Wednesday, March 27, 2013

The Unexpected

               I had a recent low that scared me quite a bit because I could actually some what feel it. Duchess had alerted pretty early I think around 40 minutes before while I was at work. I did test at the time I was 121. So I knew I would check back in a bit to see where I was at but I got distracted.

              I was writing up emails I needed to finish and then Duchess re-alerted but I told her I would check shortly. She sat really close to me as she does when she knows it will go low. I did have one roll of smarties to try and avoid going low but I guess it was moving down faster than I thought.

               I continued to work on my emails when my hands started to shake and my heart was speeding up. I have not felt this in several years and it sent me into a complete panic because I was really thrown off. Duchess kept bumping my arm basically telling me I need to do something now.

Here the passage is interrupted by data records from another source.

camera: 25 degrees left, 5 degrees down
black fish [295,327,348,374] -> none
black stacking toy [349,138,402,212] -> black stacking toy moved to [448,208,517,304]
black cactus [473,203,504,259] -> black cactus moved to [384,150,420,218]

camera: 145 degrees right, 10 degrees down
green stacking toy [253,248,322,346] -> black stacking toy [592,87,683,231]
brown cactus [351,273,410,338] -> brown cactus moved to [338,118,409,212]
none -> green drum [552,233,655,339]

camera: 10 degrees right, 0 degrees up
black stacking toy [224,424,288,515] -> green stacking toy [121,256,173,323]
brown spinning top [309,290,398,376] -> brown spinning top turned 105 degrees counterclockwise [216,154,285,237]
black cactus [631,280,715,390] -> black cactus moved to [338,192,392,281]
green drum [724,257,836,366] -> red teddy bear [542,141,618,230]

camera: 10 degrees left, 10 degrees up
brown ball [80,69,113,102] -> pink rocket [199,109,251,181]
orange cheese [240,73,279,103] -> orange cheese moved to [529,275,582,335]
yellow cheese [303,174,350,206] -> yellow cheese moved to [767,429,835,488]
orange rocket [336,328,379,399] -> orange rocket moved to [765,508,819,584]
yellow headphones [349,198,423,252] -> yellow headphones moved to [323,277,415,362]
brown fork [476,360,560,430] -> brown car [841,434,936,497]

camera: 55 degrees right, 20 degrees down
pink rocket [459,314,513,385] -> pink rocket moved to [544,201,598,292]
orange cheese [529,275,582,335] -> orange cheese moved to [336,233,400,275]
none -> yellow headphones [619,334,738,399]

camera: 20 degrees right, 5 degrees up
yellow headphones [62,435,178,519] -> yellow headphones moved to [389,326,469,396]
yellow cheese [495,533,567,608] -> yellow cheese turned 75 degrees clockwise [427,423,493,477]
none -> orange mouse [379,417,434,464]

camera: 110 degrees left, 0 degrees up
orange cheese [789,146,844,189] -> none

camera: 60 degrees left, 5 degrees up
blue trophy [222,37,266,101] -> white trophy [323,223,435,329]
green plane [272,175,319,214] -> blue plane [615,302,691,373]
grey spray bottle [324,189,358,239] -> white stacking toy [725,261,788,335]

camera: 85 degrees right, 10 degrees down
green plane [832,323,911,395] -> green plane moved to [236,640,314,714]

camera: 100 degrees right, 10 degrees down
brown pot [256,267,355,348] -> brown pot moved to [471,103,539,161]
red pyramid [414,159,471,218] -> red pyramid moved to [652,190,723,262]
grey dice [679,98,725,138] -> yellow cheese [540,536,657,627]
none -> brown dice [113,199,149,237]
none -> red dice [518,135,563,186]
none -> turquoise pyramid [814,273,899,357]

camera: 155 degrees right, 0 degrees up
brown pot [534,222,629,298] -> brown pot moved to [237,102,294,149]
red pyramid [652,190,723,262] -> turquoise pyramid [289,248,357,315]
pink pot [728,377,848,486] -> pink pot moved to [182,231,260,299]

                The shaking was really difficult to handle I was trembling in fear because when you lose the feeling the lows are different they can be scary but they are different. I find lows when you hypoglycemia unawareness are easier to ignore because there is usually not a faster heartbeat there is no sweating, shaking or hunger like I used to have. The only thing that might be noticeable is mood changes which actually are much worse with my hypoglycemia unawareness. The shaking really rattled me because it is really quite unfamiliar these days. Even Duchess was freaked out by it she watching my hands shake.

                 I tested and it was 52 and I quickly treated my low with smarties. I know I could not wait for the shaking to stop and my heartbeat to slow. I had juice at my desk and I almost drank that instead. I think when I am low I go back to my old routine when I was young of having a juice box to treat my lows it can be oddly comforting. It is so strange how for so many years I would handle all the symptoms pretty well but once I get away from it how much more scary it can be.